Database software and MySQL

Thursday, 20 July 2017

Today we will jump head-first into working with databases as an extension of our discussions earlier in the week about data.

A "database" is a collection of information, arranged or organized in some meaningful way so as to aid the retrieval of that information. The types of information stored in databases vary based on the purpose and application.

When we refer to databases now, we usually mean electronic databases or DataBase Management Systems (DBMS). However, databases can exist in a number of non-electonic forms (and have for much of human history).

What are some examples of non-electronic databases?

What goes into a database?

Pieces of information, or objects, are stored in a database in a structured way. The objects are sorted into classes according to type. This approach is referred to as "object-oriented," which we have briefly touched on over the course of the semester.

When data are entered into a database, each object, or chunk of information, is assigned a class that allows for sorting and recall.

How does the information go in?

There are a number of different ways to get data into a database.

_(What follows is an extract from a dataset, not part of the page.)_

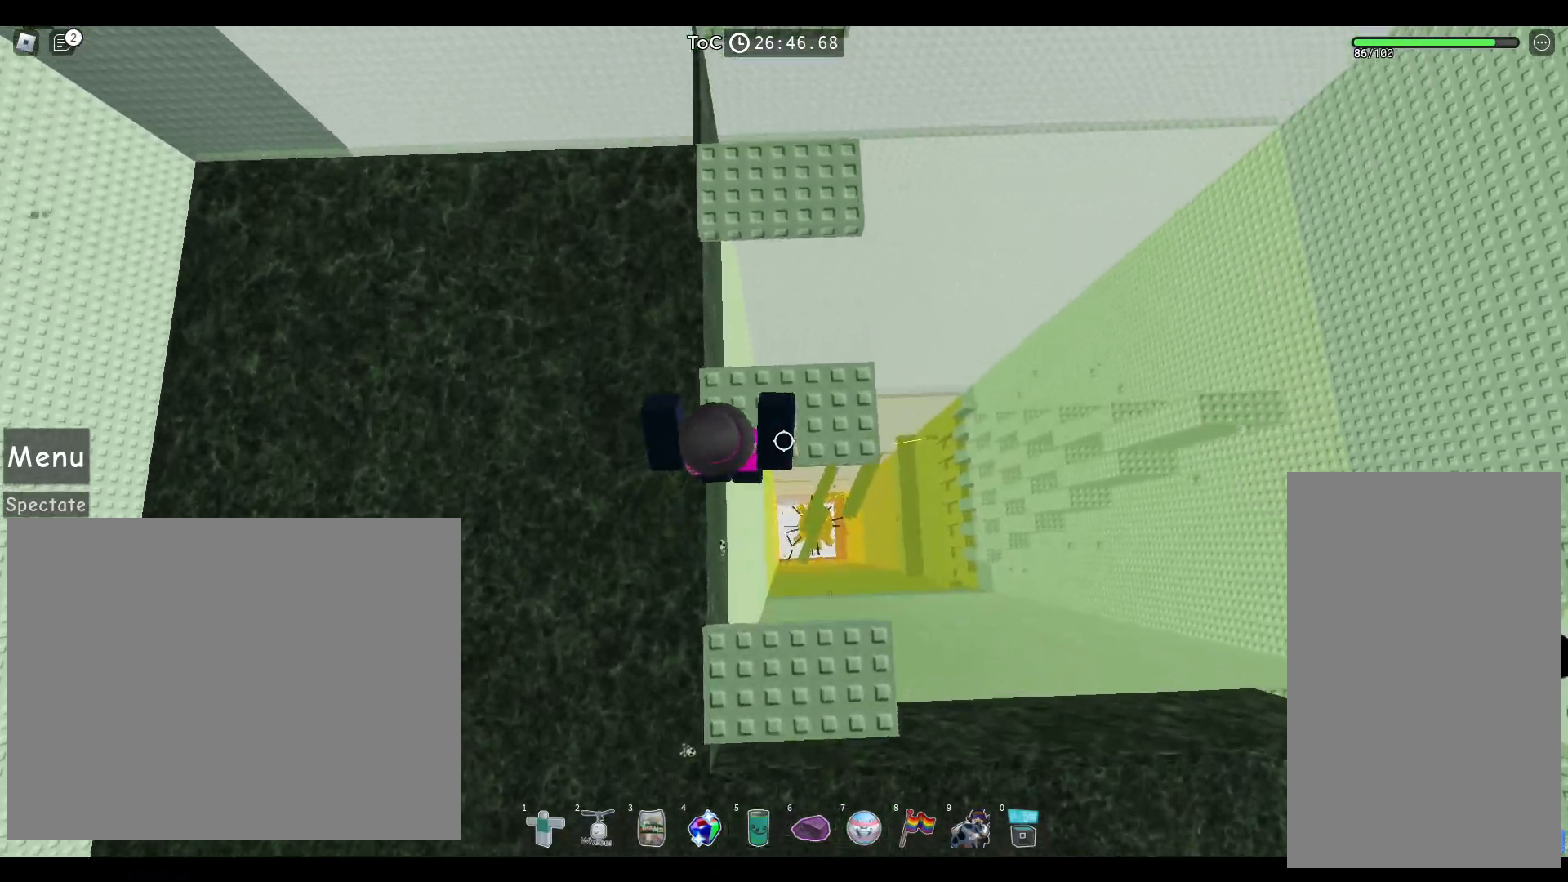
{"keys": ["d", "space"], "mouse": [], "events": [[17, "d", "down"], [83, "w", "up"]]}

We can import tables directly from files. We can also input data one at a time using an entry form. We will do both of these things over the next few days.

Today we will start by experimenting with opening the CSV we made the other day as a table.

Parts of a database

Tables

The basic storage template in a database is a table.

This is simply a set of data arranged into columns and rows. Just like with the data that we generated previously, the rows represent lists of information that are related to a specific thing.

The rows in our tables are called "records."

The columns then represent the types of information that we are organizing.

Tables on their own are fine for storing a collection of data, but what if we have a lot of repeating data that we do not want to have to store over and over again in the same table?

Relationships

The primary method of reducing this sort of data is by creating more tables and then defining relationships between them. This is why we refer to this type of database as "relational."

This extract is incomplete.